事務所が見える喫茶店に入り、レッドはコーヒーを、グリーンはクリームソーダを、皆月はジャスミンティーを注文する。長丁場になるだろうと三人は予想していた。
レッドはコーヒーを飲みながら煙草を吸い、上杉から借りたタブレットで漫画を読んでいる。グリーンもそれを横から覗き込んでいた。
一人、真面目に見張っている皆月は、周囲の迷惑も気にせずゲラゲラ笑っている二人へ聞く。
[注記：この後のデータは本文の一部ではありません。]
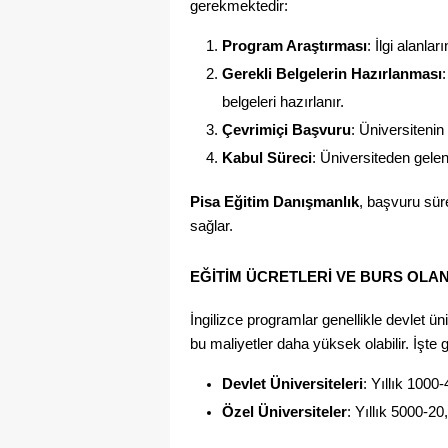
gerekmektedir:
Program Araştırması
: İlgi alanla
Gerekli Belgelerin Hazırlanması
belgeleri hazırlanır.
Çevrimiçi Başvuru
: Üniversitenin
Kabul Süreci
: Üniversiteden gelen
Pisa Eğitim Danışmanlık
, başvuru sür
sağlar.
EĞITIM ÜCRETLERI VE BURS OLA
İngilizce programlar genellikle devlet ün
bu maliyetler daha yüksek olabilir. İşte g
Devlet Üniversiteleri
: Yıllık 1000
Özel Üniversiteler
: Yıllık 5000-2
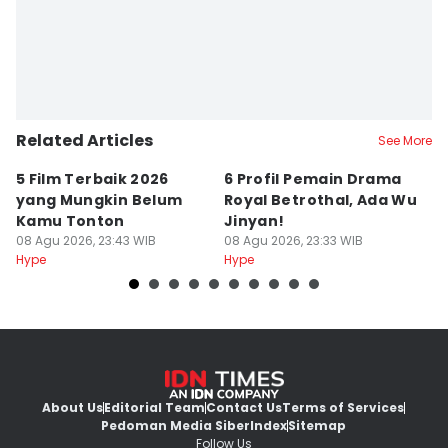
Related Articles
See More
5 Film Terbaik 2026
6 Profil Pemain Drama
5
yang Mungkin Belum
Royal Betrothal, Ada Wu
P
Kamu Tonton
Jinyan!
M
08 Agu 2026, 23:43 WIB
08 Agu 2026, 23:33 WIB
08
Hype
Hype
Hy
About Us
Editorial Team
Contact Us
Terms of Services
Pedoman Media Siber
Index
Sitemap
Follow Us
「……そういえば、お二人とも言葉が達者ですよね。どこで学んだんですか?」
「あぁ? あぁ、オレは大体の言葉が話せるからな。グリーンにはオレとイエローが教えた」
「へぇー……えっ。簡単に言ってますけど、それってすごいですよね。レッドさんって頭がいいんですか? それともコツがあるんですか?」
「頭に銃突きつけられて、目標点数を下回ったらバーン。そんな状況なら誰でも覚えるだろ」
「ベリーハードな学習法すぎて参考にできませんね……」
ちなみにグリーンは? という話を聞くと、彼女は幼いころから叩き込まれていたため、苦も無く覚えられたらしい。そのことに、英語すらまともに話せない皆月は少しばかり嫉妬した。
だが、この人を殺すことに特化しているレッドが、一体どこで言葉を覚えたのだろうか?
皆月が首を傾げていると、その視線に気付いたレッドはタブレットから目を離し、端的に説明した。
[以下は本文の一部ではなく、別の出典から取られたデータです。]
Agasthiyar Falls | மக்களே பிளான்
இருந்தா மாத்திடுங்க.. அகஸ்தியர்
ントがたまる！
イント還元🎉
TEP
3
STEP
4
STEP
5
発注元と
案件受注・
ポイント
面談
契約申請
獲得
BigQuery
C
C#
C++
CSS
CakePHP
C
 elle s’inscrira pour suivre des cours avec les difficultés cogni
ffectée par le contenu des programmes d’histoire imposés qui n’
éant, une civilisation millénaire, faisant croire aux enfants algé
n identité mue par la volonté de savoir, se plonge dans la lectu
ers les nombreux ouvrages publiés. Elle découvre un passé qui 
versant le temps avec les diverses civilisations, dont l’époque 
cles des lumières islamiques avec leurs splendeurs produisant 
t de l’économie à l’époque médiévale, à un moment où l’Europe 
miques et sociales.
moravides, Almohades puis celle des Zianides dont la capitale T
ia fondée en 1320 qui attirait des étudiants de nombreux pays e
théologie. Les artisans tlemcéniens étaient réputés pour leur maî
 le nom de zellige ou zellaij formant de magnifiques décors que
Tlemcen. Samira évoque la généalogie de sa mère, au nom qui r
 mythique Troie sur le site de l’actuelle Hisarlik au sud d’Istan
「別にちょっと調べりゃ分かることだが、オレたちはとある研究所にいてな。マーダーとして生きていく上で、相手の言葉は分かったほうが有利だ。そういう理由で、言葉とかを叩き込まれてんだよ」
「あれ? そんなこと書いてあったかな……?」
『皆月さんの権限では見られませんからね。ですが、事実ですよ』
上杉の補足により、皆月も納得する。少し調べれば分かることらしいが、秘匿されている以上は、それ相応の理由があるのだろう。それ以上を聞こうとは思わなかった。
――とある研究所ってなんだろうなー、英才教育? いや、それなら銃を突きつけられたりはしないかぁ。
ボンヤリと研究内容について考えつつ、皆月は事務所の入り口を見ていた。
すると、学ランの少年が事務所へ入って行ったではないか。
慌てて上杉へと連絡をする。
「……上杉さん。あの建物って、他にもなにかお店とか併設してましたっけ?」
『いいえ、事務所があるだけですね』
「間違えて学生が入ったりしたらどうなりますか?」
『面白いことになります』
「全然面白くなさそうですね!」
皆月は慌てて立ち上がり、店を出て事務所を目指す。
必死な彼女は、後ろでレッドたちが手を振っていることには、まるで気付かなかった。